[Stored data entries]
+++

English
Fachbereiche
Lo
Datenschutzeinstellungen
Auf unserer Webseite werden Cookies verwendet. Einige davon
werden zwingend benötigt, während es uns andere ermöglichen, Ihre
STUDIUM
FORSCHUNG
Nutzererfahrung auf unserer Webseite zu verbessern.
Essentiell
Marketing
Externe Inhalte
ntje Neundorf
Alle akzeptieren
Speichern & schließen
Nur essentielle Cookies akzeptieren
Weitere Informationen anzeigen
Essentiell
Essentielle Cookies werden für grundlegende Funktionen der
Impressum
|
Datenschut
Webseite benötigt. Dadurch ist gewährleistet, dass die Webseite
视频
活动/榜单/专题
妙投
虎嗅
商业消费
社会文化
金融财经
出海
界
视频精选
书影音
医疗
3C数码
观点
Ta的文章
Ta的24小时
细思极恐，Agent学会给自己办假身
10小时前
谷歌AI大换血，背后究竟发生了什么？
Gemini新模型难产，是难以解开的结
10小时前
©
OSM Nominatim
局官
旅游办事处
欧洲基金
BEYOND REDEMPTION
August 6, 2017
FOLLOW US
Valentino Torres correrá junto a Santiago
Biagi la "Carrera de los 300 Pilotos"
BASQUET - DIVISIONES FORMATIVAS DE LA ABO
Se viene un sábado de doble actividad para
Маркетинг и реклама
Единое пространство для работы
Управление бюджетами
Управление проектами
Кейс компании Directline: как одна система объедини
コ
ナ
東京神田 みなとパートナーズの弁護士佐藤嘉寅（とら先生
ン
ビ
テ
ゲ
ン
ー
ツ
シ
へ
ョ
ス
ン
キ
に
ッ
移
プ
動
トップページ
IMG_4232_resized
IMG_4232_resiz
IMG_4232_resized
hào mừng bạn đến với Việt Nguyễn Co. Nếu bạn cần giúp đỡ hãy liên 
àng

+++

--- Required work ---
Repeat the records above exactly, with nothing left out.

--- Task solution ---
English
Fachbereiche
Lo
Datenschutzeinstellungen
Auf unserer Webseite werden Cookies verwendet. Einige davon
werden zwingend benötigt, während es uns andere ermöglichen, Ihre
STUDIUM
FORSCHUNG
Nutzererfahrung auf unserer Webseite zu verbessern.
Essentiell
Marketing
Externe Inhalte
ntje Neundorf
Alle akzeptieren
Speichern & schließen
Nur essentielle Cookies akzeptieren
Weitere Informationen anzeigen
Essentiell
Essentielle Cookies werden für grundlegende Funktionen der
Impressum
|
Datenschut
Webseite benötigt. Dadurch ist gewährleistet, dass die Webseite
视频
活动/榜单/专题
妙投
虎嗅
商业消费
社会文化
金融财经
出海
界
视频精选
书影音
医疗
3C数码
观点
Ta的文章
Ta的24小时
细思极恐，Agent学会给自己办假身
10小时前
谷歌AI大换血，背后究竟发生了什么？
Gemini新模型难产，是难以解开的结
10小时前
©
OSM Nominatim
局官
旅游办事处
欧洲基金
BEYOND REDEMPTION
August 6, 2017
FOLLOW US
Valentino Torres correrá junto a Santiago
Biagi la "Carrera de los 300 Pilotos"
BASQUET - DIVISIONES FORMATIVAS DE LA ABO
Se viene un sábado de doble actividad para
Маркетинг и реклама
Единое пространство для работы
Управление бюджетами
Управление проектами
Кейс компании Directline: как одна система объедини
コ
ナ
東京神田 みなとパートナーズの弁護士佐藤嘉寅（とら先生
ン
ビ
テ
ゲ
ン
ー
ツ
シ
へ
ョ
ス
ン
キ
に
ッ
移
プ
動
トップページ
IMG_4232_resized
IMG_4232_resiz
IMG_4232_resized
hào mừng bạn đến với Việt Nguyễn Co. Nếu bạn cần giúp đỡ hãy liên 
àng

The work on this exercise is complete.